Il covid e gli italiani: la situazione dei cittadini fra previsioni e psicosi collettive

la pandemia di coronavirus ha causato una psicosi collettiva mai vista prima e superata la fase dell'emergenza bisognerà occuparsi degli aspetti psicologici e del supporto che dev'essere dato per l'effetto del trauma che la paura e l'isolamento sociale che il covid-19 ha prodotto nel vivere di tutti i giorni

La “fase 2” è appena cominciata, e le previsioni su quello che ci attenderà nei prossimi mesi cambiano di giorno in giorno. Dopo la caotica, inarrestabile serie di ipotesi e teorie sul Covid da parte di virologi e scienziati durante questi mesi, in Italia non è ancora possibile comprendere “che ne sarà di noi”, ovvero cosa potrebbe accadere o meno se la curva dei contagi (per esempio) riprendesse improvvisamente a salire.

Quel che è certo è che, passate le incertezze sulla definizione dei sempre più controversi “congiunti”, gli italiani hanno recuperato un briciolo di normalità iniziando a rifrequentare i parchi e i luoghi pubblici, tutti più o meno provvisti di mascherini e guanti.
I più prudenti (quasi sempre di una certa età), hanno scelto addirittura di prolungare la permanenza a casa, o magari di accogliere figli e nipoti mantenendo una certa distanza di sicurezza e indossando in ogni caso la mascherina.
Prudenza o meno, è indubbio che il numero dei contagi sia in costante decrescita, persino in Lombardia.
Il Ministero della Salute ha comunque confermato l’intenzione di procedere con un’apertura differenziata per regioni a partire dal 18 maggio.

Sappiamo infatti che i territori con un numero oltre modo esiguo di contagi (come la Basilicata, di recente tornata “Covid-Free” o la Calabria), hanno ritenuto esagerate le attuali misure di sicurezza, nonché lesive per quanto riguarda il drammatico bilancio economico di questi due mesi e l’impatto psicologico assolutamente negativo che sta avendo sui cittadini italiani.
A tal riguardo sarebbe stato più opportuno chiudere i confini fra le regioni, permettendo solo ai fuori sede di fare ritorno a casa (previo tampone) e concedendo piena autonomia ai singoli presidenti delle stesse regioni in merito a cosa riaprire e a come farlo. In questo modo, oltre tutto, la pressione psicologica sugli italiani che giustamente si preoccupano per il loro futuro economico e lavorativo sarebbe stata già ridotta in modo notevole.

 

L’impatto della psicosi da Covid

Si parla da mesi ormai in modo quotidiano dell’impatto del covid sulla nostra popolazione a livello di contagi e guarigioni, quasi per nulla della psicosi che è stato capace di generare in questo periodo.
Buona parte degli italiani è infatti convinta dell’impossibilità di eliminare l’emergenza senza un vaccino, pertanto di dover rimanere in questa situazione addirittura per anni.
A loro avviso dunque nel prossimo futuro sarebbe quanto meno necessaria l’ormai famigerata “app” analoga a quella adoperata in Cina (per altro incostituzionale nel nostro paese, dato il diritto alla privacy) necessaria per individuare i soggetti contagiati.

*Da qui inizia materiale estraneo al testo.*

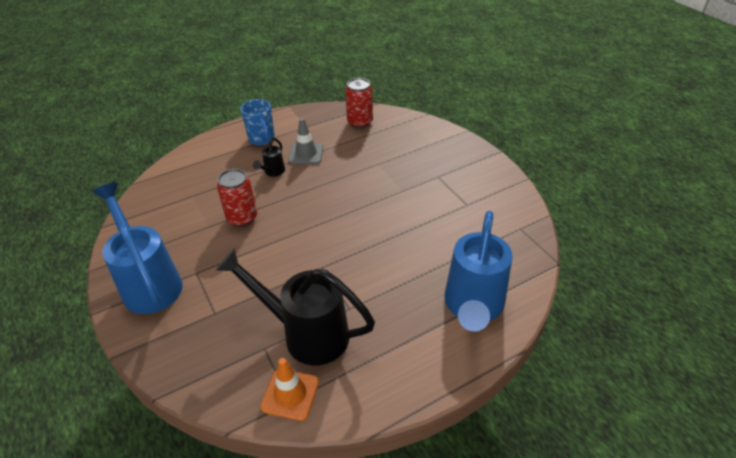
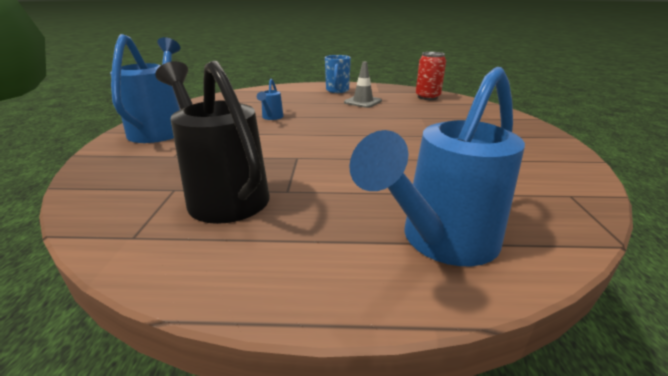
camera: 30 degrees right, 15 degrees down
(242, 218) = (271, 118): red can -> blue watering can
(272, 172) = (325, 104): black watering can -> none
(290, 394) = (140, 232): orange traffic cone -> none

L’ansia e l’angoscia per l’estrema precarietà del momento che i vari popoli e gli italiani in modo particolare – specie i cittadini in solitudine o in estrema difficoltà economica per la mancanza di un impiego – devono affrontare sono, secondo il direttore generale dell’Organizzazione mondiale della Sanità Tedros Adhanom Ghebreyesus, vere e proprie piaghe sociali di cui si dovrebbe tener conto con delle adeguate misure sanitarie, potenziando i reparti psichiatrici soprattutto in vista dei prossimi mesi.

 

Le reazioni all’insegna della paura

A ciò si sono aggiunti i comportamenti legati a un’eccessiva problematizzazione della realtà rispetto al futuro: eppure, per evitare il contagio del covid basterebbe indossare sempre la giusta mascherina nei luoghi pubblici e mantenere una certa distanza di sicurezza dagli estranei, ma sembra che tali regole del nostro nuovo “modus vivendi” siano state trasformate in qualcosa di imprescindibile anche fra parenti e amici. Persone, insomma, con cui prima o poi avremo comunque contatti liberi da barriere di qualsiasi tipo, e che possiamo definire sane se a loro volta hanno osservato le nuove norme sociali.
Dunque la prudenza non è mai troppa, è vero, ma è altrettanto vero che una convivenza con il virus potrà essere davvero possibile solo se avverrà in relazione al benessere bio-psico-sociale dei cittadini, i quali vivono soprattutto di lavoro e giuste relazioni affettive.